**TASKS TO CARRY OUT**
a) Using the passage on vectors and an attracting unit-mass, decide whether each statement agrees with it. Answer yes or no for each, and quote the words of the passage that settle it.
(i) The two masses at C and A are regarded as collected into points.
(ii) The unit-mass at B is conceived to repel the two other masses.
(iii) The passage says it will be enough to consider three groups of forces.
b) Write the next part of the passage on vectors and an attracting unit-mass, picking up after its final sentence.
======== PROVIDED PASSAGE ========
Thus, if the vector~$\alpha$ be conceived to being at a
point~${\sc b}$, and to end at a point~${\sc c}$, while the
vector~$\beta$ shall be conceived to begin at ${\sc c}$ and to
end at ${\sc a}$; and if we conceive a unit-mass at ${\sc b}$ to
attract two other masses, regarded as collected into points, and
as situated respectively at ${\sc c}$ and at ${\sc a}$; this
attraction of ${\sc b}$ will {\it disturb\/} the relative motion
of ${\sc a}$ about ${\sc c}$, if ${\sc a}$ be supposed to be
nearer than ${\sc b}$ is to ${\sc c}$, by producing a {\it series
of groups of smaller and smaller forces}, of which groups it may
be sufficient here to consider the two following.
======== EXCERPTED DATA ========
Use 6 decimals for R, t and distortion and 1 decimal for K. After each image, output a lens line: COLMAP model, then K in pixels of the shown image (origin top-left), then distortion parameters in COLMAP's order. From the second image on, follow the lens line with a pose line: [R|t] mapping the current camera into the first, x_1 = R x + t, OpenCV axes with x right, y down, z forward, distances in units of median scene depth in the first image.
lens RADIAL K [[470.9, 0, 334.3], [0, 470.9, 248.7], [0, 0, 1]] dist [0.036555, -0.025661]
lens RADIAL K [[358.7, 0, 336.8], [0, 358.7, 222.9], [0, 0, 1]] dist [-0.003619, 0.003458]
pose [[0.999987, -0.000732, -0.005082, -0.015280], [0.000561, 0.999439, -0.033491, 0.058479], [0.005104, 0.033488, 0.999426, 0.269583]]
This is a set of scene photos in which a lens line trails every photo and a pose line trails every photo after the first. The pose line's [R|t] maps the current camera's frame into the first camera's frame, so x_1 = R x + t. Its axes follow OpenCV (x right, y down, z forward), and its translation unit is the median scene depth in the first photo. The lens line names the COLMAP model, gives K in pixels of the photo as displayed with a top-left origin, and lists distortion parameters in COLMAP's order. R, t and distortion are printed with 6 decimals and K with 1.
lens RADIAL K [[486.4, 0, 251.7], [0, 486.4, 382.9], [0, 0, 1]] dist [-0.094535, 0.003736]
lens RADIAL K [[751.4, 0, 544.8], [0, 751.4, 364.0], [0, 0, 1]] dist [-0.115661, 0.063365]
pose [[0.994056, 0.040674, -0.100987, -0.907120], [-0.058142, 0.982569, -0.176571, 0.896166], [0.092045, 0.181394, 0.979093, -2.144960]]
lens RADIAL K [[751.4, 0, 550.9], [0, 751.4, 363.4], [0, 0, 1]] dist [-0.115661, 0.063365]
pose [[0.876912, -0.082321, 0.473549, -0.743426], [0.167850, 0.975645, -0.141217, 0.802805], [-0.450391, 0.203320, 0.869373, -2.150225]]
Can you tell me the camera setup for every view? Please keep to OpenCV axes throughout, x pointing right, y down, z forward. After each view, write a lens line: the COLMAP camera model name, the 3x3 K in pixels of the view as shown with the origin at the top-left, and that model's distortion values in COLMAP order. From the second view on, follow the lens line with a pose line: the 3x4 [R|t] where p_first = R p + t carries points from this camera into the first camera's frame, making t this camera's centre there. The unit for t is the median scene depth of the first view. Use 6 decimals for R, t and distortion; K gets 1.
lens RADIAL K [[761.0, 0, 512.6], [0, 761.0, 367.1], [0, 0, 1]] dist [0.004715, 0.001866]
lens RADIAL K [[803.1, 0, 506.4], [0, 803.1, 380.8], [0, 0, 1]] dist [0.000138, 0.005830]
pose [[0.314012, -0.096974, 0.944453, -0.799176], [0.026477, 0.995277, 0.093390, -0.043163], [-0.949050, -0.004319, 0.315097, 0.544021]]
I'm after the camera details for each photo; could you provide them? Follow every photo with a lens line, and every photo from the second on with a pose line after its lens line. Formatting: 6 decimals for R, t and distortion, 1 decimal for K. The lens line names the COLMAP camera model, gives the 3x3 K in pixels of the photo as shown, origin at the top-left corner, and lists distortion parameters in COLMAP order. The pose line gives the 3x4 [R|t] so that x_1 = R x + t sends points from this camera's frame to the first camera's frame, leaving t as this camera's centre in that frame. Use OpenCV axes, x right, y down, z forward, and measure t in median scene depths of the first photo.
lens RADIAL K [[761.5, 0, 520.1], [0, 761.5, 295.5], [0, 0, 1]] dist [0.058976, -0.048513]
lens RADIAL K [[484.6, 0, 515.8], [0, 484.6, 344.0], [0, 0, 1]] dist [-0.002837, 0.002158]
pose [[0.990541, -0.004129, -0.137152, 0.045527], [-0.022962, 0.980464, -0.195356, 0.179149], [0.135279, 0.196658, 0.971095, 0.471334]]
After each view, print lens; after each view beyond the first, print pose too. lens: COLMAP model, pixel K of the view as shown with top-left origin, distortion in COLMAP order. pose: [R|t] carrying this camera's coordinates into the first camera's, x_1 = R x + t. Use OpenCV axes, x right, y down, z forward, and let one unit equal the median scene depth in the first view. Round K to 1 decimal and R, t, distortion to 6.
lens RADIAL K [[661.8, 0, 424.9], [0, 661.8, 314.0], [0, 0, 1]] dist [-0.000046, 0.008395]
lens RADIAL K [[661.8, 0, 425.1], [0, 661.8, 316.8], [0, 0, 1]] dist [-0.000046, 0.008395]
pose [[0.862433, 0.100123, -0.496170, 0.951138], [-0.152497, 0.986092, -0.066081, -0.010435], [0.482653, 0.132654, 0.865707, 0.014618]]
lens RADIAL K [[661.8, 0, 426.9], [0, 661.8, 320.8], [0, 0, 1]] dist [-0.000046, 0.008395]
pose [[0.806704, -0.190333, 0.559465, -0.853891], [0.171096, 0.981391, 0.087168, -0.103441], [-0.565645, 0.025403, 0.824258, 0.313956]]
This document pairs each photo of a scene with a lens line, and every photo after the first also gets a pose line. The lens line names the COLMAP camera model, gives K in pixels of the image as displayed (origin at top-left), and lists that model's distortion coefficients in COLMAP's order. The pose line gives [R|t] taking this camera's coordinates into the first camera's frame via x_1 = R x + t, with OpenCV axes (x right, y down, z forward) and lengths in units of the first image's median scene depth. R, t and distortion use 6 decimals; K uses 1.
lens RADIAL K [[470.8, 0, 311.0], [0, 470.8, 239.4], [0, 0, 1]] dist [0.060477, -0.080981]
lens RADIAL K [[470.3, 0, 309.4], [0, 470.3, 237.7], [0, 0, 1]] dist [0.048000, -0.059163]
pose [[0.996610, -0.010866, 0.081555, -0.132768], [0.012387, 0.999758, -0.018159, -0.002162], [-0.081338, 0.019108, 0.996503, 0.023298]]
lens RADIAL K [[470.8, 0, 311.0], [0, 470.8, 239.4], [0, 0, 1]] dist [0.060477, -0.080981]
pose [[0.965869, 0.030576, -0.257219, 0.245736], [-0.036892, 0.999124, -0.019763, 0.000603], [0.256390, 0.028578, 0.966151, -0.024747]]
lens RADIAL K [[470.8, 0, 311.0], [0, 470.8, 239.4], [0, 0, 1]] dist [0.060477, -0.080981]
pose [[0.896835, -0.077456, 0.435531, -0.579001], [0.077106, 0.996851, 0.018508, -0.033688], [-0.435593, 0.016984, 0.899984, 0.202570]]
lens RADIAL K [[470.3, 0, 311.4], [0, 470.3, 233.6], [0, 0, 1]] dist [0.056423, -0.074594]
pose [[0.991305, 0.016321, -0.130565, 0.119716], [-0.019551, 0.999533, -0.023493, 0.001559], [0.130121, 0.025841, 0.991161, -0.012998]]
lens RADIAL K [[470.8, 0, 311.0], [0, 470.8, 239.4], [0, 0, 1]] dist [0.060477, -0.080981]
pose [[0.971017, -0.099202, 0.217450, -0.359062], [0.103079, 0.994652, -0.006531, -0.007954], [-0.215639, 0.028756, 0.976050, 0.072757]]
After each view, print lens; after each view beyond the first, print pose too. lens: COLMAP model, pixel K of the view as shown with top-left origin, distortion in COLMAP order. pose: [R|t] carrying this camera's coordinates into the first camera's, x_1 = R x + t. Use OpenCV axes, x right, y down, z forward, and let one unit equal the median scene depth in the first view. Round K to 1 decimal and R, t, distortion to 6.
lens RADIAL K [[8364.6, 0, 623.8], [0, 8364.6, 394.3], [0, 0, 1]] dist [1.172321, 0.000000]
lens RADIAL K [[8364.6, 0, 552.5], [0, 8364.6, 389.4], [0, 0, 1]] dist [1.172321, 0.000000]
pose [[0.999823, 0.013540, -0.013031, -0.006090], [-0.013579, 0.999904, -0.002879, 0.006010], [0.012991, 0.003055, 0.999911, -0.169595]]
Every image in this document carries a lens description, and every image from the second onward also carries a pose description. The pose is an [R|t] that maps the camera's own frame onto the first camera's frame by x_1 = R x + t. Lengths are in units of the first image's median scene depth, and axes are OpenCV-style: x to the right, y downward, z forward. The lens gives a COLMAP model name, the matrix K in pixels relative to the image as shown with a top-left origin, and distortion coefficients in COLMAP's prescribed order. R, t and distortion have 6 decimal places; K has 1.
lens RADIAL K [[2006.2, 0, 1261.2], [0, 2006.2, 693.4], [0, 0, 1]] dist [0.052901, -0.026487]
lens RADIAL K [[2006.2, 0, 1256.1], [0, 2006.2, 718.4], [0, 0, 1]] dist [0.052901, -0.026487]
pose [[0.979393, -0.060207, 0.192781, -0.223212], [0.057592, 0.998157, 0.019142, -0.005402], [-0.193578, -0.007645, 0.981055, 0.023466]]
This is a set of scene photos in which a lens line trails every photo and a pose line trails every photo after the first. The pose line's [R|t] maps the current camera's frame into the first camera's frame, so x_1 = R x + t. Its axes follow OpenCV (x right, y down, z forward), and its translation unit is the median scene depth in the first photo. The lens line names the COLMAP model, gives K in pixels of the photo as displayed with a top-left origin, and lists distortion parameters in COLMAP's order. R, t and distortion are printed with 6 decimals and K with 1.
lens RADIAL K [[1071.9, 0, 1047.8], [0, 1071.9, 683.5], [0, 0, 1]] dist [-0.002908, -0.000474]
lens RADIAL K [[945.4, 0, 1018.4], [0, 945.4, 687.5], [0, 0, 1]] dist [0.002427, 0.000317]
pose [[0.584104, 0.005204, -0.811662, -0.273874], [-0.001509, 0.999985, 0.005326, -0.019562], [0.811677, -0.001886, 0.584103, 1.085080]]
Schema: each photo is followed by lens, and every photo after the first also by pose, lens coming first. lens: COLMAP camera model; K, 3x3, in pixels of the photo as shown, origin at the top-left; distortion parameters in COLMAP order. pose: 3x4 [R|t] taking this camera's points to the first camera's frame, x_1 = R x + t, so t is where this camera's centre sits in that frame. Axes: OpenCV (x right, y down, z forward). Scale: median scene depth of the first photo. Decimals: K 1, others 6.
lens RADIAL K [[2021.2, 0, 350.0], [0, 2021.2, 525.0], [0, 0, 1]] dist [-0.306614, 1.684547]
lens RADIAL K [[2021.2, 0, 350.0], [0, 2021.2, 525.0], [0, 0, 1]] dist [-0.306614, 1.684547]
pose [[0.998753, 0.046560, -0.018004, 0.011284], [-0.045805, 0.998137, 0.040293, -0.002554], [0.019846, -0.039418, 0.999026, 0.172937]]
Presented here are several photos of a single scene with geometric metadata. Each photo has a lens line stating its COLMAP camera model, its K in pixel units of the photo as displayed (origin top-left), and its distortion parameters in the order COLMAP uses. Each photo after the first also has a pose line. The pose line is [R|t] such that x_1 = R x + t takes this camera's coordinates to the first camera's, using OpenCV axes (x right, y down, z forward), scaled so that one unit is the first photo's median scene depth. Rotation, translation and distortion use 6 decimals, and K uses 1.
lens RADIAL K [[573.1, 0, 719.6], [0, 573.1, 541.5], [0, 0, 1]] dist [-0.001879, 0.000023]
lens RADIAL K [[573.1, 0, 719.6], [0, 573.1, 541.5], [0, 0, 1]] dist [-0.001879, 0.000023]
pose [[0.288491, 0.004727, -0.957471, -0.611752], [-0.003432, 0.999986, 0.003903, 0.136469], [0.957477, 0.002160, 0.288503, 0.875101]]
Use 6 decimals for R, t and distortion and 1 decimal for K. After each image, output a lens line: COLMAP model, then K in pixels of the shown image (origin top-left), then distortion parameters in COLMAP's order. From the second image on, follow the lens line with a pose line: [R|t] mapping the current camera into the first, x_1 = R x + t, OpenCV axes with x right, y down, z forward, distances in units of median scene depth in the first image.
========
**ANSWERS FOR THE EXERCISE**
a)
(i) Yes: "regarded as collected into points"
(ii) No: "to attract two other masses"
(iii) No: "it may be sufficient here to consider the two following"

b)
The first and principal group consists of the two disturbing
forces $\phi_{1,0}$ and $\phi_{0,1}$, and of these the first is
purely {\it ablatitious}, or is directed along the prolongation
of the side of the triangle ${\sc a} {\sc b} {\sc c}$, which is
drawn from ${\sc c}$ to ${\sc a}$, and it has its intensity
denoted by the expression ${1 \over 2} b a^{-3}$, since we have
for this force, and for its tensor and versor, the expressions
$$\phi_{1,0}
= {\textstyle {1 \over 2}} \beta (- \alpha^2)^{-{3 \over 2}};\quad
{\sc t} \phi_{1,0}
= {\textstyle {1 \over 2}} b a^{-3};\quad
{\sc u} \phi_{1,0}
= {\sc u} \beta.
\eqno (29)$$
The second disturbing force, of this last group, has for
expression
$$\phi_{1,0}
= {\textstyle {3 \over 2}} \alpha \beta \alpha^{-1}
(- \alpha^2)^{-{3 \over 2}}
= {\textstyle {3 \over 2}} \alpha \beta \alpha^{-1} a^{-3};
\eqno (30)$$
it intensity is {\it exactly triple\/} of that of the former
force, being represented by ${3 \over 2} b a^{-3}$; and its
direction is the same as that of a straight line drawn from
${\sc c}$ to ${\sc a}'$, if ${\sc a}'$ be a point such that the
line ${\sc a} {\sc a}'$ is perpendicularly bisected by the line
${\sc b} {\sc c}$ (prolongued through ${\sc c}$ if necessary).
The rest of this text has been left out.